More disturbing is the claim of these evacuees that the relief cards they were given at the evacuation center have already been marked "returned", even though the promise of assistance for them to start a new life has never been delivered.

Who's to blame here?

Obviously, no one will own up; not the national government, not the Department of Social Welfare and Development, not the other agencies. Because, as far as official statements are concerned, the evacuees have long gone home.
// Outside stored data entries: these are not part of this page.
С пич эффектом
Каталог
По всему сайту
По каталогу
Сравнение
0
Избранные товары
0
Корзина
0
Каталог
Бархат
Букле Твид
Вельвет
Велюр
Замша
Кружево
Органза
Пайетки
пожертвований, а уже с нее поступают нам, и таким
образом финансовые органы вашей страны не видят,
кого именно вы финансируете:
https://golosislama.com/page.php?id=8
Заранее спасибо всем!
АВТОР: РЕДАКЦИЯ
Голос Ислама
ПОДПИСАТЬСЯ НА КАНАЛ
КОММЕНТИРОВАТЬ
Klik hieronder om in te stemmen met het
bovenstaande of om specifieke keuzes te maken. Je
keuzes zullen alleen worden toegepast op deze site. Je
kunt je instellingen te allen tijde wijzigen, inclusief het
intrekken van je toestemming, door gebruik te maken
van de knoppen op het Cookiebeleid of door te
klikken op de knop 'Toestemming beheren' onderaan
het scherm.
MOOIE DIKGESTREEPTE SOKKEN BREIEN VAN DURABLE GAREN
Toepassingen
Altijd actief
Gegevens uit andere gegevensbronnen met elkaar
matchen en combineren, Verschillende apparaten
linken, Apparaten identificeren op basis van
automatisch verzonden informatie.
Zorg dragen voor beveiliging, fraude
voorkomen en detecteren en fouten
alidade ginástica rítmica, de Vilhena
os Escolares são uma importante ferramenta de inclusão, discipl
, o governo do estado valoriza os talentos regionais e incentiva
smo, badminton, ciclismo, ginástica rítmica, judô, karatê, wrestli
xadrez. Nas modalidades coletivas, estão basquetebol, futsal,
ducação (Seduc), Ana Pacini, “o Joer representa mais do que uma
The problem that government did not even care to look into is... where is home?

When the residents fled their homes, they fled because their villages were being bombed. Several of their homes were left in splinters, those that were not were burned. But again, no one will ever own up. No one will ever say they had a hand in burning or bombing those homes.

For as long as government is concerned, the conflict out there has long ended. There is no reason to stay on in evacuation centers. Never mind if your home has been blasted to smithereens during the months you were in the center. Never mind if all your farm animals have all died or have wandered off during your absence. Never mind if you have already lost all your farm implements during your one year stay in the evacuation center. Never mind if you cannot even afford to buy a kilo of nails and a piece of plywood to start to build a home with.

Government doesn't want to be bothered by these details. All it is concerned about is that the bombing has stopped, ergo, the evacuees are now home.

No wonder then that Aling Patria, one of the women IDPs, break down in tears no matter how many times she tries to tell the story of how they fled their village. No wonder then that all they can repeatedly say is, "Lisod ang mahimong IDPs."

You need to lose your homes, lose your source of livelihood, and lose your ability to fend on your own to understand what it is that keeps them tied to the cramped evacuation camps that should have only been a temporary shelter.

It's disheartening that for the sake of expediency, government has made everyone believe that there are no more IDPs in Central Mindanao, knowing full well that by stating such, we have relegated thousands of families to dire poverty. By denying their existence, we deprive them of assistance and attention.